Associated Press, Feb. 11, 2003: The Second Chance Program detoxifies inmates by administering vitamin and mineral supplements, massage and sauna treatments to drain the body of drug residue, according to the program’s brochure. The program then includes an education component, followed by a self-respect component based on Hubbard’s text “The Way to Happiness.” The self-respect module also includes one-on-one interviews with a guidance counselor. The program ends with a life skills component, training inmates on how to evaluate other people and how to change unwanted conditions of their lives. Inmates are then expected to take the program back into their communities upon their release.
The images in the ad, however, are misleading. Angle proposed the program “for the state’s female prison population,” the Associated Press reported. The Las Vegas Review-Journal said the same thing: “She is sponsoring legislation to put the program in women’s prisons in Nevada.” Yet the ad shows menacing male prisoners enjoying massages and saunas. Two men are seen reading magazines while getting their hair done and one is even getting a pedicure, although none of the press accounts at the time mention perms and pedicures as part of the detox program. Another inmate reveals a tattoo on his right bicep that says, “Thanks Sharron.” No need to thank Sharron, though, since no men would have been allowed in the demonstration program.

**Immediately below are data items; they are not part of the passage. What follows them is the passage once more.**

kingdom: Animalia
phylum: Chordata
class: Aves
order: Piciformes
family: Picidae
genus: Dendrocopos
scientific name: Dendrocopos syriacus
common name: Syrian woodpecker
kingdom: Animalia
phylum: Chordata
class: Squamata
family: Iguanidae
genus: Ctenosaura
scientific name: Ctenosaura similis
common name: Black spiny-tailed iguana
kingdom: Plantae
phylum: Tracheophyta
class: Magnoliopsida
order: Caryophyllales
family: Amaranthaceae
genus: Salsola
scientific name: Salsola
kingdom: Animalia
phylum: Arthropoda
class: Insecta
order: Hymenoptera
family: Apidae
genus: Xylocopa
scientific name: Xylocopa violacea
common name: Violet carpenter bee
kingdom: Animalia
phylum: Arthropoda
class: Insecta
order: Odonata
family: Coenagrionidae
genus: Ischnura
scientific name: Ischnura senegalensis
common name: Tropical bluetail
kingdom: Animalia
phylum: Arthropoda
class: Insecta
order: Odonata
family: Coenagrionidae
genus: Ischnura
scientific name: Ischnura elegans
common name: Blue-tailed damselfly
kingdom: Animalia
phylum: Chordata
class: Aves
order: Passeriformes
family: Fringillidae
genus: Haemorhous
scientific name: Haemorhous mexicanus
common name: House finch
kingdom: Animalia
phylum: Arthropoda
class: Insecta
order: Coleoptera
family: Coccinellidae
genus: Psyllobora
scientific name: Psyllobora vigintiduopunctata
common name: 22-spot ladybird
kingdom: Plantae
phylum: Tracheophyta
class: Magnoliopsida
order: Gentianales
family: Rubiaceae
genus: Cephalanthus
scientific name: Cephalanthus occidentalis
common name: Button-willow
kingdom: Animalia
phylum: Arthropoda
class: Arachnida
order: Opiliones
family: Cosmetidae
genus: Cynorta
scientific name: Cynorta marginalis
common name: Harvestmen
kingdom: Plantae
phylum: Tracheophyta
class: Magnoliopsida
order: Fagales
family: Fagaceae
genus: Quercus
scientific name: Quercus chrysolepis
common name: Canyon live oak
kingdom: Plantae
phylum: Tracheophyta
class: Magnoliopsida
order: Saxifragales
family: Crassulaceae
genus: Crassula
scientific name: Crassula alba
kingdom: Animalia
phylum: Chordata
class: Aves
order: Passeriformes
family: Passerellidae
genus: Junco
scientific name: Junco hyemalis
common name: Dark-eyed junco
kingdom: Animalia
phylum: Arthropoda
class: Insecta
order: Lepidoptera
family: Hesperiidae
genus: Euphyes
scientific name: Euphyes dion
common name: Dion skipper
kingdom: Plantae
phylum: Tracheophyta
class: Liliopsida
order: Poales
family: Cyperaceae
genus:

And, despite what the ad says, Angle never formally introduced the bill. The Associated Press on Feb. 18, 2003 wrote that she dropped the idea of pursuing the legislation. “The Reno Republican said introducing a bill to try the program in Nevada would be useless because of Democratic opposition. Democrats hold 23 of the 42 seats in the Assembly,” the AP wrote. Nevada legislative records show that on Dec. 16, 2002 Angle filed Bill Draft Request S-1003, which signaled her intention to file a bill at a later point. But she never did. Still, the gist of the ad – to our surprise – is correct.